__Exercise description__: Please output the whole listing below exactly as it is.

__Supplied material__:
=== Begin Enclosure ===

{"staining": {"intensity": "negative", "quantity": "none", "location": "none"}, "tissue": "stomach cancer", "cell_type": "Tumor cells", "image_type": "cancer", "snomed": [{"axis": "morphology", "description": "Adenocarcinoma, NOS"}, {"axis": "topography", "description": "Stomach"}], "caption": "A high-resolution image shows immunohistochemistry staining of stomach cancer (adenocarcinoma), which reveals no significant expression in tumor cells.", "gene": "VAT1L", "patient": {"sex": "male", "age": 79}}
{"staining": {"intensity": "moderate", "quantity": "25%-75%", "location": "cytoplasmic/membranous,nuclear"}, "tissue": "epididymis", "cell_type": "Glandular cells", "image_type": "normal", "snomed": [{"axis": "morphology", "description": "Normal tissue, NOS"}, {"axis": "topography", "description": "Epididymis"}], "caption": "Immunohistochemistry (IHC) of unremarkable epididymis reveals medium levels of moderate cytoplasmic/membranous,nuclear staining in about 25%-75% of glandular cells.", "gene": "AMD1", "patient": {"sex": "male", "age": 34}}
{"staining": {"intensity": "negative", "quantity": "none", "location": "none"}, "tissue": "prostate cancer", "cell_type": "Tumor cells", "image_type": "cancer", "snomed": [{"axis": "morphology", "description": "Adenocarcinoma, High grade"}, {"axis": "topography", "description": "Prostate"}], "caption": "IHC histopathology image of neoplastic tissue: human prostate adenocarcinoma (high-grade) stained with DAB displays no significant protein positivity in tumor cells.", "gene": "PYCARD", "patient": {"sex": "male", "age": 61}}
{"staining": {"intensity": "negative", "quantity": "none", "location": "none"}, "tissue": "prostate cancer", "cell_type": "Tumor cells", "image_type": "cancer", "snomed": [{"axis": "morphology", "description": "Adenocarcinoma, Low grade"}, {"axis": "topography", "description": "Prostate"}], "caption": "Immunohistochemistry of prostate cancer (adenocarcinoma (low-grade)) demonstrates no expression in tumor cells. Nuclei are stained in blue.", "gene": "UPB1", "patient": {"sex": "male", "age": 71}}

=== End Enclosure ===

__Reply to the task__:
{"staining": {"intensity": "negative", "quantity": "none", "location": "none"}, "tissue": "stomach cancer", "cell_type": "Tumor cells", "image_type": "cancer", "snomed": [{"axis": "morphology", "description": "Adenocarcinoma, NOS"}, {"axis": "topography", "description": "Stomach"}], "caption": "A high-resolution image shows immunohistochemistry staining of stomach cancer (adenocarcinoma), which reveals no significant expression in tumor cells.", "gene": "VAT1L", "patient": {"sex": "male", "age": 79}}
{"staining": {"intensity": "moderate", "quantity": "25%-75%", "location": "cytoplasmic/membranous,nuclear"}, "tissue": "epididymis", "cell_type": "Glandular cells", "image_type": "normal", "snomed": [{"axis": "morphology", "description": "Normal tissue, NOS"}, {"axis": "topography", "description": "Epididymis"}], "caption": "Immunohistochemistry (IHC) of unremarkable epididymis reveals medium levels of moderate cytoplasmic/membranous,nuclear staining in about 25%-75% of glandular cells.", "gene": "AMD1", "patient": {"sex": "male", "age": 34}}
{"staining": {"intensity": "negative", "quantity": "none", "location": "none"}, "tissue": "prostate cancer", "cell_type": "Tumor cells", "image_type": "cancer", "snomed": [{"axis": "morphology", "description": "Adenocarcinoma, High grade"}, {"axis": "topography", "description": "Prostate"}], "caption": "IHC histopathology image of neoplastic tissue: human prostate adenocarcinoma (high-grade) stained with DAB displays no significant protein positivity in tumor cells.", "gene": "PYCARD", "patient": {"sex": "male", "age": 61}}
{"staining": {"intensity": "negative", "quantity": "none", "location": "none"}, "tissue": "prostate cancer", "cell_type": "Tumor cells", "image_type": "cancer", "snomed": [{"axis": "morphology", "description": "Adenocarcinoma, Low grade"}, {"axis": "topography", "description": "Prostate"}], "caption": "Immunohistochemistry of prostate cancer (adenocarcinoma (low-grade)) demonstrates no expression in tumor cells. Nuclei are stained in blue.", "gene": "UPB1", "patient": {"sex": "male", "age": 71}}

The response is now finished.